The generate augmented images script is designed to work on images in a single folder and augment each image in that folder with a specified number of images and write the augmented images to an output directory.
Edit the scripts/generate-augmented-images.py
file to adjust the augmentation parameters.
python scripts/generate-augmented-images.py --images-dir workspace/images/collected-images/hello --output-dir workspace/images/augmented-images/hello --per-image 4 --prefix hello
Create a train/test/holdout split of the collected or augmented images.
The images-dir points to a directory with subfolders and the splitting will happen in each of the subfolders to make sure the train/test/holdout split is evenly distributed across all of the label folders.
You do not need to have a holdout size.
The default test size is 0.2 or 20%.
This script will MOVE files from the images-dir to the output-dir into folders named train/test/holdout
python scripts/train-test-split.py --images-dir workspace/images/augmented-images --output-dir workspace/images --test-size 0.2 --holdout-size 0.01
The tool that I have used is called LabelImg
. This tool is pip installed during Step 4.

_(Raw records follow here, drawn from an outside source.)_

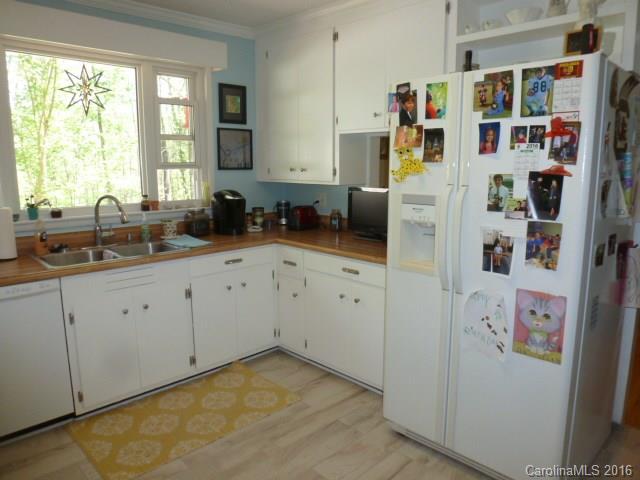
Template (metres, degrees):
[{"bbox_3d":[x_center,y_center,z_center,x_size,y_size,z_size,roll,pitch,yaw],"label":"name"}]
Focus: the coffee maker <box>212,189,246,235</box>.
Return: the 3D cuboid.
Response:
[{"bbox_3d":[-0.682,-0.214,3.332,0.250,0.330,0.310,-4,10,-24],"label":"coffee maker"}]

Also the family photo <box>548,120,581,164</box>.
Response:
[{"bbox_3d":[0.897,-0.359,1.629,0.010,0.150,0.102,-9,18,-44],"label":"family photo"}]

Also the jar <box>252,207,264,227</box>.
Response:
[{"bbox_3d":[-0.510,-0.188,3.644,0.095,0.170,0.095,-9,13,-43],"label":"jar"}]

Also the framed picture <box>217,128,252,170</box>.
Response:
[{"bbox_3d":[-0.720,-0.767,3.771,0.350,0.345,0.020,-9,13,-44],"label":"framed picture"}]

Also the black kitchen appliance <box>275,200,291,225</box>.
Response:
[{"bbox_3d":[-0.327,-0.251,4.045,0.125,0.215,0.120,-1,10,-5],"label":"black kitchen appliance"}]

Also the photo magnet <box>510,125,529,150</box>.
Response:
[{"bbox_3d":[0.777,-0.399,1.733,0.064,0.087,0.006,9,13,44],"label":"photo magnet"}]

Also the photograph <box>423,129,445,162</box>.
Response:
[{"bbox_3d":[0.520,-0.430,2.030,0.010,0.150,0.102,-9,13,-43],"label":"photograph"}]

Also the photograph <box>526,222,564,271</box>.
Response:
[{"bbox_3d":[0.872,0.022,1.735,0.008,0.178,0.125,-9,13,-43],"label":"photograph"}]

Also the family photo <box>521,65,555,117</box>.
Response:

To start this tool, in a terminal type:
labelImg
[1] The first thing I always do is:
File->Reset All
This will shutdown the tool, so you will have to restart.
This will reset any previously saved labeling efforts I did previously.
[2] Auto Save Mode
View->Auto Save Mode
[3] Open Dir
Open the directory to label. In this case, since we did the train/test/holdout split prior to labeling you will select each of the train/test directories and label images in each directory.
[4] Change Save Dir
Make sure the save directory is the same as where the images are located.

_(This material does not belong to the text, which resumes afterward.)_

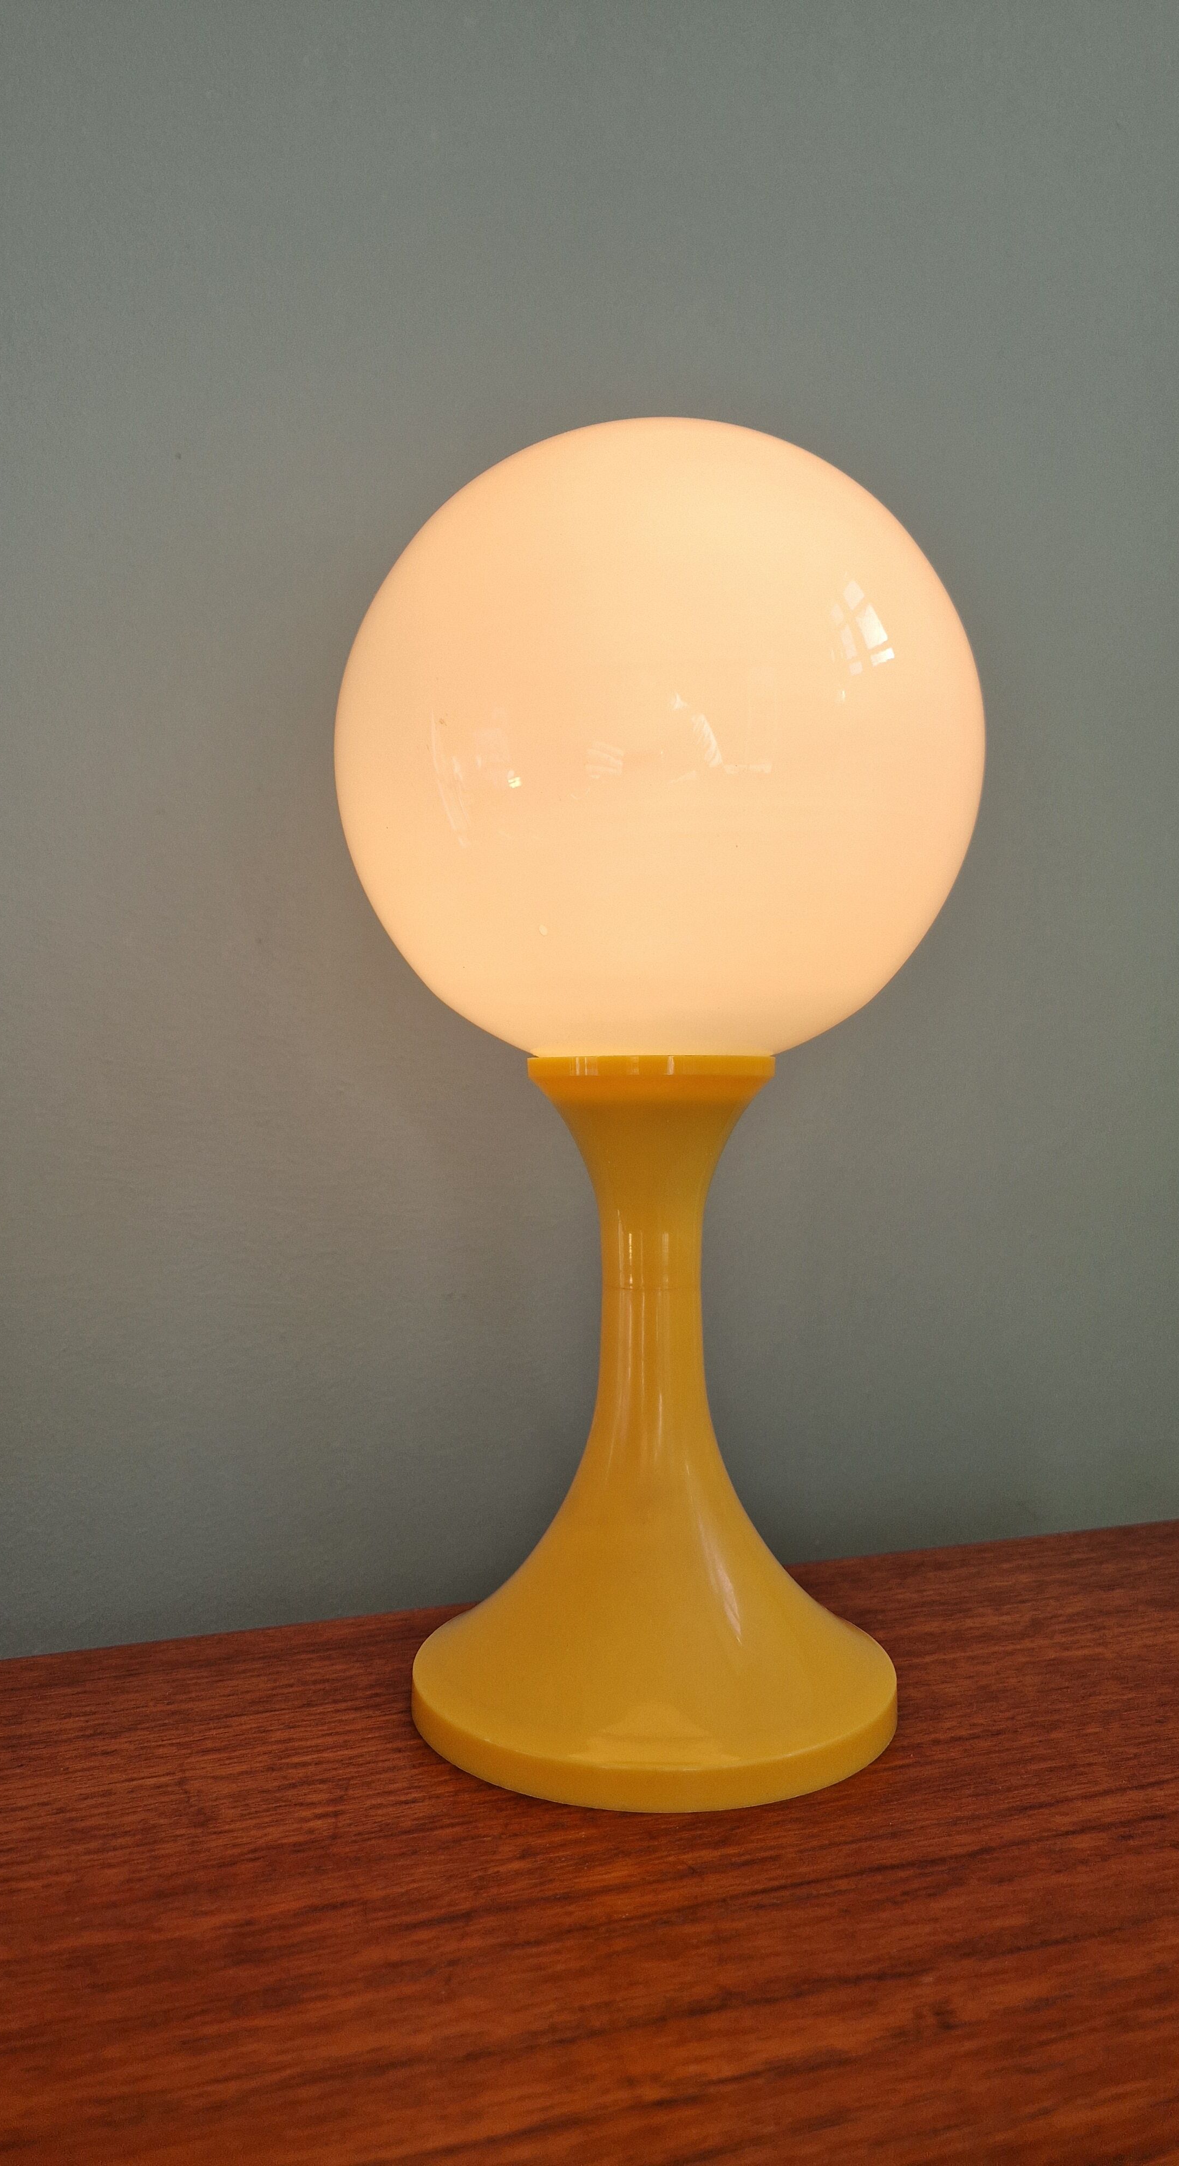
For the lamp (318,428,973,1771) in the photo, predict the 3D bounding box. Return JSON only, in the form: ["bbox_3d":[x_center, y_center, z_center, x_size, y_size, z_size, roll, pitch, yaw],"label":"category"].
[{"bbox_3d":[0.021,-0.004,0.458,0.202,0.397,0.202,0,-1,0],"label":"lamp"}]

Then run through each image and label them.
Tensorflow wants the training and testing data in a tensorflow format. Tensorflow provides a script to convert images and pascal_voc.xml annotation files to tfrecord format.
The script we are using comes from Tensorflow.
python scripts/generate_tfrecord.py -x workspace/images/train -l workspace/tf-annotations/label_map.pbtxt -o workspace/tf-annotations/train.record
python scripts/generate_tfrecord.py -x workspace/images/test -l workspace/tf-annotations/label_map.pbtxt -o workspace/tf-annotations/test.record
You are now ready to train the model. Run the script below
python scripts/model_train.py
That script will use the model_config.py values to generate a script to run a Tensorflow script.
E.g. python Tensorflow/models/research/object_detection/model_main_tf2.py --model_dir=Tensorflow/workspace/models/my_ssd_mobnet --pipeline_config_path=Tensorflow/workspace/models/my_ssd_mobnet/pipeline.config --num_train_steps=20000
This step will take some time. As soon as you see it print out the loss for the first 100 steps you know it is in the process of training
You could either use a checkpoint for the model as suggested by Nicholas or perform a model export as suggested by Tanner.
python scripts/model_exporter.py
This will put the exported model into workspace/exported_models
by default.
You are now ready to run inferences. In the case of the sign language project we want to capture images from the webcam.
NOTE:
The default font does not exist on my Mac so it loaded_default which was very small.
This is a known issue in Tensorflow Community. To fix this, I used the answer from this StackOverflow
Edit:
venv/lib/python3.8/site-packages/object_detection/utils/visualization_utils.py
Change:
font = ImageFont.truetype('arial.ttf', 24)
To:
font = ImageFont.truetype('/Library/Fonts/Arial Unicode.ttf', 30)
python scripts/detect_from_video.py
If you are detecting objects in images use the:
python script/detect_from_image.py
See that file for the parameters.
If you made it this far you should have a working sign language object detection model.